A run of lines
-- begin --
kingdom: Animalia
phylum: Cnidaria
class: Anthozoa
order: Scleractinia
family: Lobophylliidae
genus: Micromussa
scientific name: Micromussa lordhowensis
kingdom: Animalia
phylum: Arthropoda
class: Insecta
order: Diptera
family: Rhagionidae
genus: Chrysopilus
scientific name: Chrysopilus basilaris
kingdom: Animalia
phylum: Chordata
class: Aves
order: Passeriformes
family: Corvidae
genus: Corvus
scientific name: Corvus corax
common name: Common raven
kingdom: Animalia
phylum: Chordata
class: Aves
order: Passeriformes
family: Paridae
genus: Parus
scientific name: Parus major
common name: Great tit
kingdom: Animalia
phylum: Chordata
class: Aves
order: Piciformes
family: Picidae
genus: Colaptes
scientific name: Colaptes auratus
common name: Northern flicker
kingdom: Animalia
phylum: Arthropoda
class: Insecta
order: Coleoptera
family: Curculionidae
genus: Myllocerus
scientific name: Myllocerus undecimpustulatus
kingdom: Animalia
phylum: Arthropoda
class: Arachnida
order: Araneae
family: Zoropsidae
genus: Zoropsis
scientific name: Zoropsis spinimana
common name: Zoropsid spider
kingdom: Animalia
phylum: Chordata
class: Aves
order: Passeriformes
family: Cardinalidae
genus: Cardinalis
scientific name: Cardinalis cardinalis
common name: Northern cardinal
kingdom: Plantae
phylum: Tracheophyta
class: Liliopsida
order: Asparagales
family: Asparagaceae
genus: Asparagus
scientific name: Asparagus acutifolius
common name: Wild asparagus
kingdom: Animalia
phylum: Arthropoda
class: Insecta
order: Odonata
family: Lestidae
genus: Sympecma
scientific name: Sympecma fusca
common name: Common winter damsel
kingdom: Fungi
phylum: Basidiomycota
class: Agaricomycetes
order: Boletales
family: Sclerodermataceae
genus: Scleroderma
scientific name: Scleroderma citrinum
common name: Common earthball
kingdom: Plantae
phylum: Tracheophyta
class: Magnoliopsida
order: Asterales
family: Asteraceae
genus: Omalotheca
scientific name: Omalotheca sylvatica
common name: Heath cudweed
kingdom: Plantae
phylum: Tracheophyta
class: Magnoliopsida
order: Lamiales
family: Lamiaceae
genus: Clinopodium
-- end --
Exercise goal: Convert the lines above into a two-column CSV with the columns "field" and "value." Make one row per line, put each field and each value in its own quoted entry, and replace any line breaks with spaces.

Solution for this task:
field,value
"kingdom:","Animalia"
"phylum:","Cnidaria"
"class:","Anthozoa"
"order:","Scleractinia"
"family:","Lobophylliidae"
"genus:","Micromussa"
"scientific name:","Micromussa lordhowensis"
"kingdom:","Animalia"
"phylum:","Arthropoda"
"class:","Insecta"
"order:","Diptera"
"family:","Rhagionidae"
"genus:","Chrysopilus"
"scientific name:","Chrysopilus basilaris"
"kingdom:","Animalia"
"phylum:","Chordata"
"class:","Aves"
"order:","Passeriformes"
"family:","Corvidae"
"genus:","Corvus"
"scientific name:","Corvus corax"
"common name:","Common raven"
"kingdom:","Animalia"
"phylum:","Chordata"
"class:","Aves"
"order:","Passeriformes"
"family:","Paridae"
"genus:","Parus"
"scientific name:","Parus major"
"common name:","Great tit"
"kingdom:","Animalia"
"phylum:","Chordata"
"class:","Aves"
"order:","Piciformes"
"family:","Picidae"
"genus:","Colaptes"
"scientific name:","Colaptes auratus"
"common name:","Northern flicker"
"kingdom:","Animalia"
"phylum:","Arthropoda"
"class:","Insecta"
"order:","Coleoptera"
"family:","Curculionidae"
"genus:","Myllocerus"
"scientific name:","Myllocerus undecimpustulatus"
"kingdom:","Animalia"
"phylum:","Arthropoda"
"class:","Arachnida"
"order:","Araneae"
"family:","Zoropsidae"
"genus:","Zoropsis"
"scientific name:","Zoropsis spinimana"
"common name:","Zoropsid spider"
"kingdom:","Animalia"
"phylum:","Chordata"
"class:","Aves"
"order:","Passeriformes"
"family:","Cardinalidae"
"genus:","Cardinalis"
"scientific name:","Cardinalis cardinalis"
"common name:","Northern cardinal"
"kingdom:","Plantae"
"phylum:","Tracheophyta"
"class:","Liliopsida"
"order:","Asparagales"
"family:","Asparagaceae"
"genus:","Asparagus"
"scientific name:","Asparagus acutifolius"
"common name:","Wild asparagus"
"kingdom:","Animalia"
"phylum:","Arthropoda"
"class:","Insecta"
"order:","Odonata"
"family:","Lestidae"
"genus:","Sympecma"
"scientific name:","Sympecma fusca"
"common name:","Common winter damsel"
"kingdom:","Fungi"
"phylum:","Basidiomycota"
"class:","Agaricomycetes"
"order:","Boletales"
"family:","Sclerodermataceae"
"genus:","Scleroderma"
"scientific name:","Scleroderma citrinum"
"common name:","Common earthball"
"kingdom:","Plantae"
"phylum:","Tracheophyta"
"class:","Magnoliopsida"
"order:","Asterales"
"family:","Asteraceae"
"genus:","Omalotheca"
"scientific name:","Omalotheca sylvatica"
"common name:","Heath cudweed"
"kingdom:","Plantae"
"phylum:","Tracheophyta"
"class:","Magnoliopsida"
"order:","Lamiales"
"family:","Lamiaceae"
"genus:","Clinopodium"